Dataset entries
----------

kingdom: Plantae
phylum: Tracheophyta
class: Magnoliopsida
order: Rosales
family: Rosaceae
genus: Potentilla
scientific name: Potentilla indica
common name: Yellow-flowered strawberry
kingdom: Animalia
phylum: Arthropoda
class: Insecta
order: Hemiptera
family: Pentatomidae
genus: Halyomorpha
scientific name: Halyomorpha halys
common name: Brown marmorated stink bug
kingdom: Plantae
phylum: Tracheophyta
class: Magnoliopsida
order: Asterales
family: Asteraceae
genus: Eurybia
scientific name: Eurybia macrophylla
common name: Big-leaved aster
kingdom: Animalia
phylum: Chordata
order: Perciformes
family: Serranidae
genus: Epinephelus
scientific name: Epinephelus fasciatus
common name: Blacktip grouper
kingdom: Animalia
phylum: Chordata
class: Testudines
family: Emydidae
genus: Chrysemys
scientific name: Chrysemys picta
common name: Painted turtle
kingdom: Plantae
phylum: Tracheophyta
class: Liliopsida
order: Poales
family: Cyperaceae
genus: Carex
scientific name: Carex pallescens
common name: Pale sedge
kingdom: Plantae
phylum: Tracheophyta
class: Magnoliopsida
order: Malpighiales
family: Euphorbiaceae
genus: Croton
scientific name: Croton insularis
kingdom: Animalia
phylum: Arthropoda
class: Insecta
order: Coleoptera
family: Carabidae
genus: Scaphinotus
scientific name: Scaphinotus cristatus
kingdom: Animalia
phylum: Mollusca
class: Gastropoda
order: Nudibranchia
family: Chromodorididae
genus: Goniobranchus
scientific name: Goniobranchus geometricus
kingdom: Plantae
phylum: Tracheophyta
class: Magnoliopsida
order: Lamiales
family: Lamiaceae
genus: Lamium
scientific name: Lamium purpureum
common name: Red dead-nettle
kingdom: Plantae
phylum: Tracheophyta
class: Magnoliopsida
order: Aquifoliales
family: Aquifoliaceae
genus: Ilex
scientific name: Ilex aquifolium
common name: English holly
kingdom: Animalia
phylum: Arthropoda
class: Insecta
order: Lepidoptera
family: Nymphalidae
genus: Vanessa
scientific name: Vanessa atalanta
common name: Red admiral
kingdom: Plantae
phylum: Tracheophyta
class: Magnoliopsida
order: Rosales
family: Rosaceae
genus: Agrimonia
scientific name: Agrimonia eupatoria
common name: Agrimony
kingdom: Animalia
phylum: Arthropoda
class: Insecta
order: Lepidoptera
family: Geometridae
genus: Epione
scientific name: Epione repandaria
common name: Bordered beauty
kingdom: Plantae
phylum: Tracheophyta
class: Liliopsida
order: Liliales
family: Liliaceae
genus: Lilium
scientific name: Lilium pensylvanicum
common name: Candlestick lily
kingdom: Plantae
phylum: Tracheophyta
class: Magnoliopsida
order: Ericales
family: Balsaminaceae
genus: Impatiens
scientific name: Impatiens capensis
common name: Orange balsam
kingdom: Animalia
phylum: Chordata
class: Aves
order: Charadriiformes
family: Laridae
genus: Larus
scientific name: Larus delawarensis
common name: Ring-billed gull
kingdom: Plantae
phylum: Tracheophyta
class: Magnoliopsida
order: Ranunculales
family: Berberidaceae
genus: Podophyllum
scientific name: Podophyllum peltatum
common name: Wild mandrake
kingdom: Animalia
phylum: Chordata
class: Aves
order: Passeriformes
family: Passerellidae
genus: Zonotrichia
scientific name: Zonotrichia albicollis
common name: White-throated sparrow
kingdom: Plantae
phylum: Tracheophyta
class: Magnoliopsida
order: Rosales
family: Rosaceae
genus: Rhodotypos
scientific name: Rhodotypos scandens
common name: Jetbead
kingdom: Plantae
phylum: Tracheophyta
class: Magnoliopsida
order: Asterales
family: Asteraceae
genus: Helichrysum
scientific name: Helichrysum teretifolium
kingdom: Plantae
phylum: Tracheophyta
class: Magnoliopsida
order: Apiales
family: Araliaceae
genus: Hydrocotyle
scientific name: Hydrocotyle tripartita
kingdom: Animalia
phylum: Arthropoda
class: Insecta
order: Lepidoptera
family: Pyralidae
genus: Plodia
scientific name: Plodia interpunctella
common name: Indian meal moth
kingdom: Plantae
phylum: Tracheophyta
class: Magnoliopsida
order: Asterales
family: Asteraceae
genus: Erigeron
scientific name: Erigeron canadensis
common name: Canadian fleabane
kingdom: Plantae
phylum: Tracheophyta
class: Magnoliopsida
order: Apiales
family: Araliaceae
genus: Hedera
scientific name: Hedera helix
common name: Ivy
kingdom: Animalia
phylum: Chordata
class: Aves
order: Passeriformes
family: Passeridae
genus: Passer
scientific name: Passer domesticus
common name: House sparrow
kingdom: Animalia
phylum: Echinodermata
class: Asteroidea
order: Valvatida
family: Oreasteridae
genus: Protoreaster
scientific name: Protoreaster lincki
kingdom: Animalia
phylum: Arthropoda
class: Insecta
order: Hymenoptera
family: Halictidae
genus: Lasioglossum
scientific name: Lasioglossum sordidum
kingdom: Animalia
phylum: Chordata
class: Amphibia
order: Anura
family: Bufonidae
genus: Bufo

----------

◆ **What to work on**: Copy all of the rows above word for word, changing nothing.

◆ **Expected output**:
kingdom: Plantae
phylum: Tracheophyta
class: Magnoliopsida
order: Rosales
family: Rosaceae
genus: Potentilla
scientific name: Potentilla indica
common name: Yellow-flowered strawberry
kingdom: Animalia
phylum: Arthropoda
class: Insecta
order: Hemiptera
family: Pentatomidae
genus: Halyomorpha
scientific name: Halyomorpha halys
common name: Brown marmorated stink bug
kingdom: Plantae
phylum: Tracheophyta
class: Magnoliopsida
order: Asterales
family: Asteraceae
genus: Eurybia
scientific name: Eurybia macrophylla
common name: Big-leaved aster
kingdom: Animalia
phylum: Chordata
order: Perciformes
family: Serranidae
genus: Epinephelus
scientific name: Epinephelus fasciatus
common name: Blacktip grouper
kingdom: Animalia
phylum: Chordata
class: Testudines
family: Emydidae
genus: Chrysemys
scientific name: Chrysemys picta
common name: Painted turtle
kingdom: Plantae
phylum: Tracheophyta
class: Liliopsida
order: Poales
family: Cyperaceae
genus: Carex
scientific name: Carex pallescens
common name: Pale sedge
kingdom: Plantae
phylum: Tracheophyta
class: Magnoliopsida
order: Malpighiales
family: Euphorbiaceae
genus: Croton
scientific name: Croton insularis
kingdom: Animalia
phylum: Arthropoda
class: Insecta
order: Coleoptera
family: Carabidae
genus: Scaphinotus
scientific name: Scaphinotus cristatus
kingdom: Animalia
phylum: Mollusca
class: Gastropoda
order: Nudibranchia
family: Chromodorididae
genus: Goniobranchus
scientific name: Goniobranchus geometricus
kingdom: Plantae
phylum: Tracheophyta
class: Magnoliopsida
order: Lamiales
family: Lamiaceae
genus: Lamium
scientific name: Lamium purpureum
common name: Red dead-nettle
kingdom: Plantae
phylum: Tracheophyta
class: Magnoliopsida
order: Aquifoliales
family: Aquifoliaceae
genus: Ilex
scientific name: Ilex aquifolium
common name: English holly
kingdom: Animalia
phylum: Arthropoda
class: Insecta
order: Lepidoptera
family: Nymphalidae
genus: Vanessa
scientific name: Vanessa atalanta
common name: Red admiral
kingdom: Plantae
phylum: Tracheophyta
class: Magnoliopsida
order: Rosales
family: Rosaceae
genus: Agrimonia
scientific name: Agrimonia eupatoria
common name: Agrimony
kingdom: Animalia
phylum: Arthropoda
class: Insecta
order: Lepidoptera
family: Geometridae
genus: Epione
scientific name: Epione repandaria
common name: Bordered beauty
kingdom: Plantae
phylum: Tracheophyta
class: Liliopsida
order: Liliales
family: Liliaceae
genus: Lilium
scientific name: Lilium pensylvanicum
common name: Candlestick lily
kingdom: Plantae
phylum: Tracheophyta
class: Magnoliopsida
order: Ericales
family: Balsaminaceae
genus: Impatiens
scientific name: Impatiens capensis
common name: Orange balsam
kingdom: Animalia
phylum: Chordata
class: Aves
order: Charadriiformes
family: Laridae
genus: Larus
scientific name: Larus delawarensis
common name: Ring-billed gull
kingdom: Plantae
phylum: Tracheophyta
class: Magnoliopsida
order: Ranunculales
family: Berberidaceae
genus: Podophyllum
scientific name: Podophyllum peltatum
common name: Wild mandrake
kingdom: Animalia
phylum: Chordata
class: Aves
order: Passeriformes
family: Passerellidae
genus: Zonotrichia
scientific name: Zonotrichia albicollis
common name: White-throated sparrow
kingdom: Plantae
phylum: Tracheophyta
class: Magnoliopsida
order: Rosales
family: Rosaceae
genus: Rhodotypos
scientific name: Rhodotypos scandens
common name: Jetbead
kingdom: Plantae
phylum: Tracheophyta
class: Magnoliopsida
order: Asterales
family: Asteraceae
genus: Helichrysum
scientific name: Helichrysum teretifolium
kingdom: Plantae
phylum: Tracheophyta
class: Magnoliopsida
order: Apiales
family: Araliaceae
genus: Hydrocotyle
scientific name: Hydrocotyle tripartita
kingdom: Animalia
phylum: Arthropoda
class: Insecta
order: Lepidoptera
family: Pyralidae
genus: Plodia
scientific name: Plodia interpunctella
common name: Indian meal moth
kingdom: Plantae
phylum: Tracheophyta
class: Magnoliopsida
order: Asterales
family: Asteraceae
genus: Erigeron
scientific name: Erigeron canadensis
common name: Canadian fleabane
kingdom: Plantae
phylum: Tracheophyta
class: Magnoliopsida
order: Apiales
family: Araliaceae
genus: Hedera
scientific name: Hedera helix
common name: Ivy
kingdom: Animalia
phylum: Chordata
class: Aves
order: Passeriformes
family: Passeridae
genus: Passer
scientific name: Passer domesticus
common name: House sparrow
kingdom: Animalia
phylum: Echinodermata
class: Asteroidea
order: Valvatida
family: Oreasteridae
genus: Protoreaster
scientific name: Protoreaster lincki
kingdom: Animalia
phylum: Arthropoda
class: Insecta
order: Hymenoptera
family: Halictidae
genus: Lasioglossum
scientific name: Lasioglossum sordidum
kingdom: Animalia
phylum: Chordata
class: Amphibia
order: Anura
family: Bufonidae
genus: Bufo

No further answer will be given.